Satu minggu pernikahan Vando dan Layla, mereka berdua memutuskan untuk tinggal di apartemen saja. Mereka berdua takut jika orangtua Layla mengetahui bahwa ada yang tidak beres dengan pernikahan mereka. Lagipula mereka berdua sama-sama lelah menutupi fakta yang sebenarnya.

Dan disinilah mereka sekarang. Disebuah apartemen mewah yang baru dibeli Vando beberapa hari yang lalu.

Layla menatap ke sekeliling apartemen. Lumayan besar untuk ditempati oleh mereka berdua. Namun wanita itu menyukainya. Ia bisa memiliki banyak waktu untuk berdua saja dengan Vando. Siapa tahu hubungan mereka akan mulai membaik setelah ini.

Layla melangkah menuju kamar utama, dimana Vando telah masuk duluan.

"Aku boleh masuk begitu saja kan ?" Tanya Layla, dengan nada ragu. Jika dirumahnya dia bisa bertindak sesuka hati. Namun sekarang mereka tidak lagi berada dirumahnya. Dia takut, akan ada peraturan-peraturan yang dibuat oleh pria itu.

Vando menganguk. "Kita suami istri, jika kau lupa."

Layla melangkah masuk. Lemari pakaian adalah tujuan utamanya. Karena dia ingin menata baju-baju yang mereka bawa disana.

"Wah, aku tidak menyangka lemarinya akan sebesar ini." Ucapnya berdecak kagum. Ia menggeser-geser pintu lemari tersebut.

"Kau bisa meletakkan apapun yang kau suka disana. Aku juga membeli lemari untuk tas dan juga sepatu-sepatumu."

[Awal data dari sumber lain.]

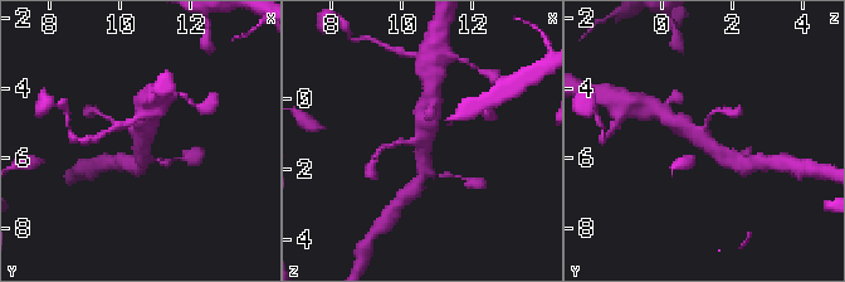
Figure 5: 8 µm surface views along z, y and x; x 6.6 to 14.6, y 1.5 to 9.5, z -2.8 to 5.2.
arms 3; arm_widths 150, 450, 600 nm; shape alone is not enough
show em xy step 3 tint at (10.6, 5.4, 1.3)

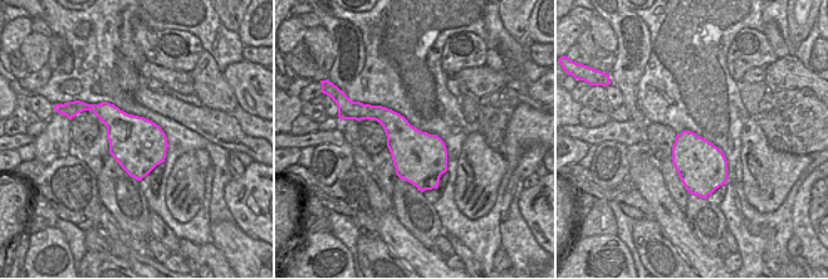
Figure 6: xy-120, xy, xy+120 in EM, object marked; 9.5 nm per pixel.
skip # runs_along 5:(734, 161), (677, 124); one cell here

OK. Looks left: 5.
sharp bend
show 3d 3.5um back at (4.6, 8.2, 2.0)

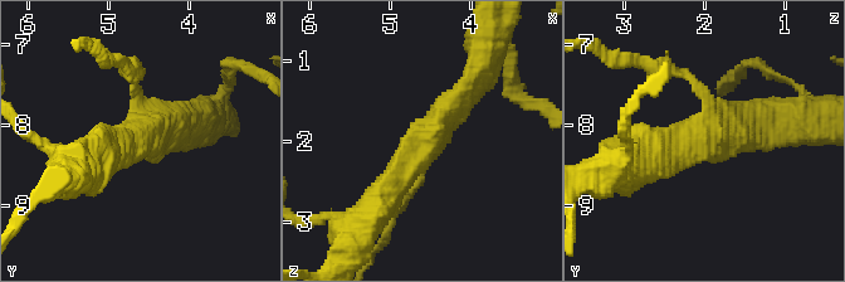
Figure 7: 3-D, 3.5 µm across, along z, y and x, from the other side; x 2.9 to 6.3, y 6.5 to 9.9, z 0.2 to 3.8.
arms 3; arm_widths 150, 350, 450 nm
show em xy step 3 tint at (4.60, 8.15, 2.00)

Layla menoleh, menatap Vando yang juga menatapnya. Ia lalu mengalihkan pandangannya, mengikuti arah tunjuk Vando. Ia kembali berdecak kagum saat melihat lemari kaca besar. Lemari itu khusus didesain untuk meletakkan tas beserta sepatu.

Ia kembali menatap Vando. "Terima kasih, Van. Aku sangat menyukainya." Ucapnya dengan tulus.

Vando menatap Layla yang tersenyum ke arahnya. Diam sejenak, ia lalu menganggukkan kepala. Hanya seperti itu. Tidak ada kata-kata lainnya.

***

"Van, kulkas kita masih kosong. Kau mau ikut berbelanja di supermarket depan ?" Layla mengajak Vando yang terlihat sibuk dengan laptopnya. Pria itu menoleh sekilas lalu menggelengkan kepala.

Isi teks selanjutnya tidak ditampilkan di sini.